Most rescued food is from grocery stores or large institutions. But about half of all food waste comes out of residential kitchens.

“Households have a huge opportunity to participate in climate change mitigation efforts,” said MPCA Sustainable Materials Management Specialist Tabitha Birdwell.

While reducing carbon dioxide emissions will have a long term effect on reducing climate change, scientists say reducing methane emissions will more quickly slow climate warming.

“So in the short term, if we can do measures that would significantly reduce how much methane we're emitting through the food waste process, we can significantly impact how much climate change we have,” said Birdwell.

a hand holds a mound of dirt
Pope-Douglas Environmental Programs Manager Nathan Reinbold holds a handful of finished compost at the Glacial Ridge organics composting facility in Douglas County.
Dan Gunderson | MPR News

The MPCA wants to cut food waste in half by 2030. Counties have mandated goals to increase recycling of organic material.

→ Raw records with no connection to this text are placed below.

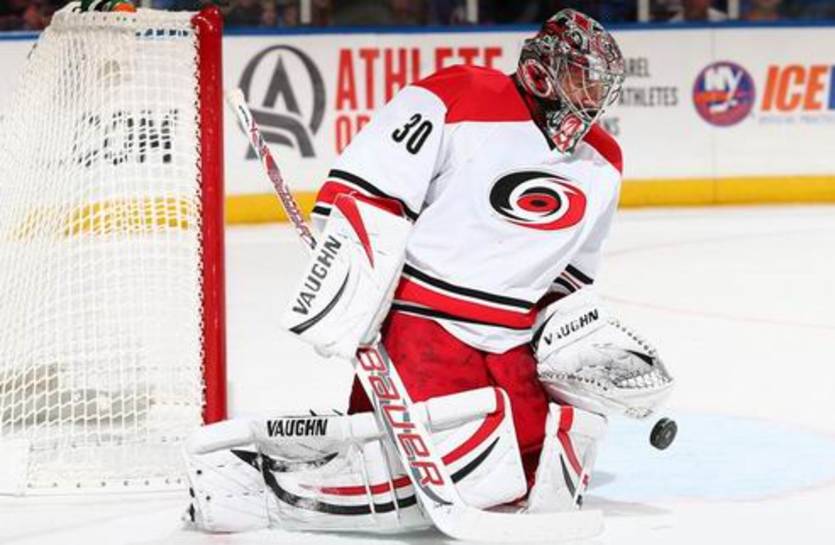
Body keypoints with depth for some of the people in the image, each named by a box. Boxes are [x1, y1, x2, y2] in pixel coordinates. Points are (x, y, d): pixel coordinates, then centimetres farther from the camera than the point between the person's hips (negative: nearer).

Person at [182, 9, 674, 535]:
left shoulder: (601, 165, 13)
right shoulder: (456, 99, -10)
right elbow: (362, 199, -15)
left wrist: (594, 341, 7)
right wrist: (343, 315, -22)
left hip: (509, 349, 8)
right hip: (417, 322, -8)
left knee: (549, 478, -4)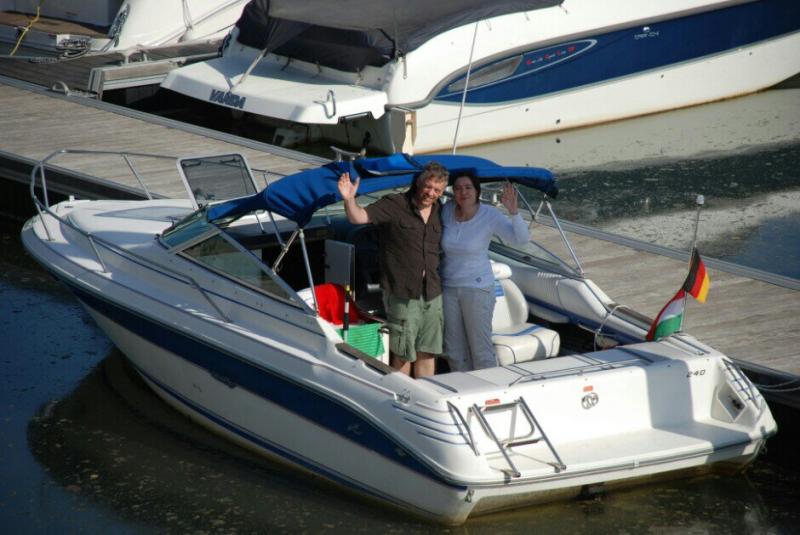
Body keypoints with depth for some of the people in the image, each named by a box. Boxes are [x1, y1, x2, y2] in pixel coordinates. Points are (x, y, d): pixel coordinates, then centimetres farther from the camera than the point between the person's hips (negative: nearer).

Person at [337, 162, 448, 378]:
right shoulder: (394, 205, -10)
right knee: (403, 355, 2)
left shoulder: (440, 212, 7)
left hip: (432, 293, 5)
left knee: (427, 352, 12)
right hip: (402, 293, -5)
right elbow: (359, 217, -20)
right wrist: (349, 199, -40)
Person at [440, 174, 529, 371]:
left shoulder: (490, 216, -14)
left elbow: (521, 239, -23)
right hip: (448, 286, 4)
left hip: (478, 288, -4)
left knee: (481, 350, -2)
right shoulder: (447, 211, -4)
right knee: (454, 351, 12)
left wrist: (513, 212, -39)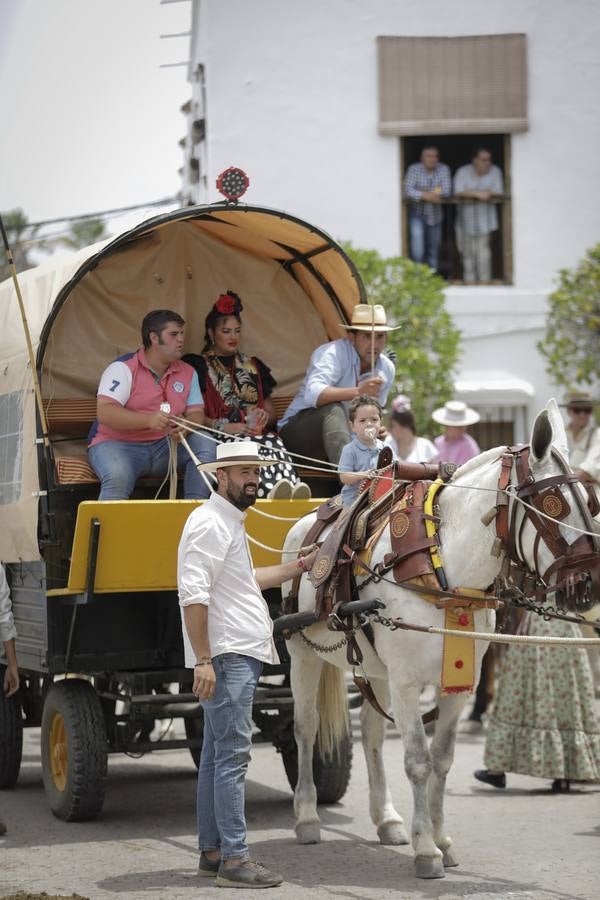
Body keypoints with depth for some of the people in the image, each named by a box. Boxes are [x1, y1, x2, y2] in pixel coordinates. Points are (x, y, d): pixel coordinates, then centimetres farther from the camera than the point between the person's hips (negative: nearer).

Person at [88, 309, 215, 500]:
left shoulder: (188, 373, 10)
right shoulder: (123, 368, -8)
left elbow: (196, 413, 7)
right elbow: (104, 412, -18)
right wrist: (148, 420, -33)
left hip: (165, 445, 5)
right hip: (119, 444, -5)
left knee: (206, 444, -19)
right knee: (117, 477, -37)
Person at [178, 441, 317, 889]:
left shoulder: (230, 523, 20)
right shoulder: (210, 523, -12)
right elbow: (194, 594, -20)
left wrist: (300, 566, 32)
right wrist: (204, 659, -25)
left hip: (238, 655, 11)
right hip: (226, 654, -11)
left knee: (218, 754, 12)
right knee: (233, 754, -11)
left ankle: (212, 852, 18)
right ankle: (234, 859, -11)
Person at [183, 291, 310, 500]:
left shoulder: (252, 366, 28)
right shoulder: (197, 366, 14)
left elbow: (271, 411, 29)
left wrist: (265, 417, 2)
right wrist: (223, 427, -13)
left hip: (257, 433, 4)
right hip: (218, 437, -4)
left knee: (274, 443, -35)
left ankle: (292, 488, -67)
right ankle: (271, 491, -70)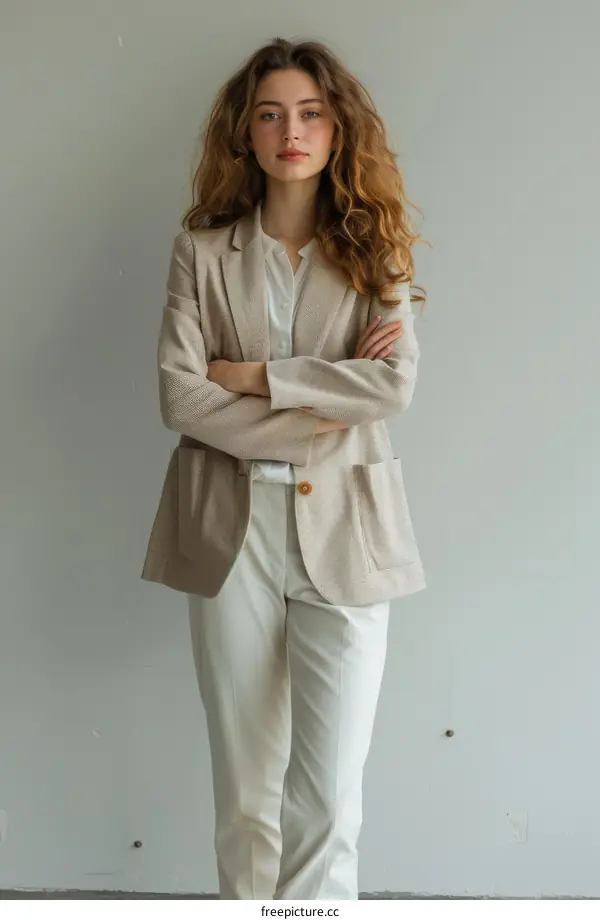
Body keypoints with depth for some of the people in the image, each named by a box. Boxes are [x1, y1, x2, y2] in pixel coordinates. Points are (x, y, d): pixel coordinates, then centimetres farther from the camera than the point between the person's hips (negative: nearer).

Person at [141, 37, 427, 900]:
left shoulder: (375, 250, 4)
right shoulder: (202, 250, 4)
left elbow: (396, 384, -10)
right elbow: (179, 396, -6)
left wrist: (251, 376, -11)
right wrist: (314, 421, -11)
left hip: (345, 533, 0)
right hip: (232, 529, 1)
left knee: (331, 789, 1)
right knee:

Rust wants individual consumers to understand they can contribute to to cutting food waste.

“Take a look at what you’re buying, take a look at what you’re throwing out. Are you finding that maybe because you’re so busy, your purchasing habits aren’t lining up with your consumption habits?” he said. “There may be simple things that you can do that can have a cumulative impact, especially if a lot of people are starting to think about that.”